= SHORT PROBLEM =
Output as a numbered list the lines of the records, starting with the line that contains "pose: elev=30.3 azim=345.1" and continuing through the last line of the records, leaving out any blank lines.
··· PROVIDED ENTRIES
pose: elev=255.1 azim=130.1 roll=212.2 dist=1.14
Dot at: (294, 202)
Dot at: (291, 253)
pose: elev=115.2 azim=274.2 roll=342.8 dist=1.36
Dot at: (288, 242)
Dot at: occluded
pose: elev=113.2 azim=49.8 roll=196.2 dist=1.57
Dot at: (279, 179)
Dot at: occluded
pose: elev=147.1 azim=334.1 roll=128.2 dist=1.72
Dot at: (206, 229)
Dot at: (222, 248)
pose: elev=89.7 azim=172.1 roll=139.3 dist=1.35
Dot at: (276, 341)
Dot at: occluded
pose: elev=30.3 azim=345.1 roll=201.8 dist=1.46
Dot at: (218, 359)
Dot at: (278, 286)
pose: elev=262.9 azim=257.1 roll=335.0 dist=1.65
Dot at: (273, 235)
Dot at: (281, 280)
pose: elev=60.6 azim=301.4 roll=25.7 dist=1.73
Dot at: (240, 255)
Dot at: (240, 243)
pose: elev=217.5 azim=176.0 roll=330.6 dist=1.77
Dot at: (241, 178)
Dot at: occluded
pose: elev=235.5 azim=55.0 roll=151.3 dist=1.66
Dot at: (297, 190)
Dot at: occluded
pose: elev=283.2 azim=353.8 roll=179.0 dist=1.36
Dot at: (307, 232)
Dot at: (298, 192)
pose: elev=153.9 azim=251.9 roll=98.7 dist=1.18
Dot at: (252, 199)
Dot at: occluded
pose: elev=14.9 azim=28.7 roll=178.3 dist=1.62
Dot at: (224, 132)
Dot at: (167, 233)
······
= ANSWER BELOW =
1. pose: elev=30.3 azim=345.1 roll=201.8 dist=1.46
2. Dot at: (218, 359)
3. Dot at: (278, 286)
4. pose: elev=262.9 azim=257.1 roll=335.0 dist=1.65
5. Dot at: (273, 235)
6. Dot at: (281, 280)
7. pose: elev=60.6 azim=301.4 roll=25.7 dist=1.73
8. Dot at: (240, 255)
9. Dot at: (240, 243)
10. pose: elev=217.5 azim=176.0 roll=330.6 dist=1.77
11. Dot at: (241, 178)
12. Dot at: occluded
13. pose: elev=235.5 azim=55.0 roll=151.3 dist=1.66
14. Dot at: (297, 190)
15. Dot at: occluded
16. pose: elev=283.2 azim=353.8 roll=179.0 dist=1.36
17. Dot at: (307, 232)
18. Dot at: (298, 192)
19. pose: elev=153.9 azim=251.9 roll=98.7 dist=1.18
20. Dot at: (252, 199)
21. Dot at: occluded
22. pose: elev=14.9 azim=28.7 roll=178.3 dist=1.62
23. Dot at: (224, 132)
24. Dot at: (167, 233)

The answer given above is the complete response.